Learn DIY skills, even if they aren't immediately useful. For example, figuring out how to replace a light switch on your own or cut your own hair is a huge time-saver, but it also stops you from having to pay for a professional. There will always be things that you can't do, but the more you educate yourself on tasks that will probably turn up again, the easier it becomes to deal with them.
This doesn't just extend to physical things, too. Learning new math skills or becoming better at reading certain legal documents might be boring, but you never know when it can help you get a better understanding of whatever financial changes you end up stumbling into. The same can be said for skills like typing quickly, having a professional 'phone voice,' or even just committing certain important details about your financial situation to memory.
- Consider Investing
Investing isn't for everybody. It can be a risky form of money management, and many people lose their personal finances by dumping it all into a volatile company. However, it can sometimes help to save up a little bit and then try a few safe investments, even if you sell off the stock soon afterward – you might come away with a few extra dollars for essentially no work. It is not easy to learn, but it can be a great way to bump up your bank account and look like a professional if you have the time.

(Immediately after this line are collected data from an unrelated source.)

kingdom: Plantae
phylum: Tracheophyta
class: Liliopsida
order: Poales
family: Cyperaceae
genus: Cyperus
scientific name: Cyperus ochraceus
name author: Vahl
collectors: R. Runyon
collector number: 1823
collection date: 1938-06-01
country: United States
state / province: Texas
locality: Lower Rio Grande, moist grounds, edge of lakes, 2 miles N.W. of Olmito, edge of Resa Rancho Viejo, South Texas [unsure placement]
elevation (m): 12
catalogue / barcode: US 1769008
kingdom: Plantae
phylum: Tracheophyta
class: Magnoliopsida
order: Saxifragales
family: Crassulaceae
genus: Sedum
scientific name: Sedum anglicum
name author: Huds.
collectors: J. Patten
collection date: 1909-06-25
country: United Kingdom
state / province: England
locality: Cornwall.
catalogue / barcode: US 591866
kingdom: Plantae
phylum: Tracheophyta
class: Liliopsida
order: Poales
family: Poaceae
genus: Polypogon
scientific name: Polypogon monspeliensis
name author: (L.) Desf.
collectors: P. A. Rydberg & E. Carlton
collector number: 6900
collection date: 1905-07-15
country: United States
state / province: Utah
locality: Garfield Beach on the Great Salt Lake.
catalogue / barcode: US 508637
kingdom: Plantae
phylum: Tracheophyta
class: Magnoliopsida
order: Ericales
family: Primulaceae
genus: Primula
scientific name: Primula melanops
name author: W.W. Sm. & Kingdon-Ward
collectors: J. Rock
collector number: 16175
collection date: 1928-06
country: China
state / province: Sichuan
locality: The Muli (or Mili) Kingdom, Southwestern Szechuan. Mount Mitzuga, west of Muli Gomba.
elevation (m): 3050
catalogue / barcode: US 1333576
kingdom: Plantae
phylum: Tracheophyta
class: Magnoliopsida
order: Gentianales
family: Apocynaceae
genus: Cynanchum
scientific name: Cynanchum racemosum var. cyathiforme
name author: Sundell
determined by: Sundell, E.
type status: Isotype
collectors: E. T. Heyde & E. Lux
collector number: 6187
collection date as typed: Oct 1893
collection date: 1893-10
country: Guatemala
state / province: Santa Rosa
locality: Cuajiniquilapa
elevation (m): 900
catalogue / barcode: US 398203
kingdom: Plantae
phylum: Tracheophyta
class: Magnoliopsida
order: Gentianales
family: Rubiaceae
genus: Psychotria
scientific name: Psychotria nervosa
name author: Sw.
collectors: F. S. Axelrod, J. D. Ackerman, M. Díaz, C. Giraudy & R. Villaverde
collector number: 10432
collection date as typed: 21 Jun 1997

You don’t need human help to invest, either – “Robo-advisor” systems are ideal for people who don’t know much about the investment world but want to give it a try, taking a small commission in return for offering near-flawless advice about where to invest, when it might be a good time to sell stocks, or even just making sure that you are not investing more than you can afford.
From that point onward, what you do is up to you – everybody lives their lives differently, so your finances are your own to control.
If you want more advice on anything in this article, from investments to simple money-saving measures, then a site like Savvy New Canadians is a perfect place to start. It is accessible, straightforward, and contains a whole slew of content that will give you great ideas on how to turn your personal finances around.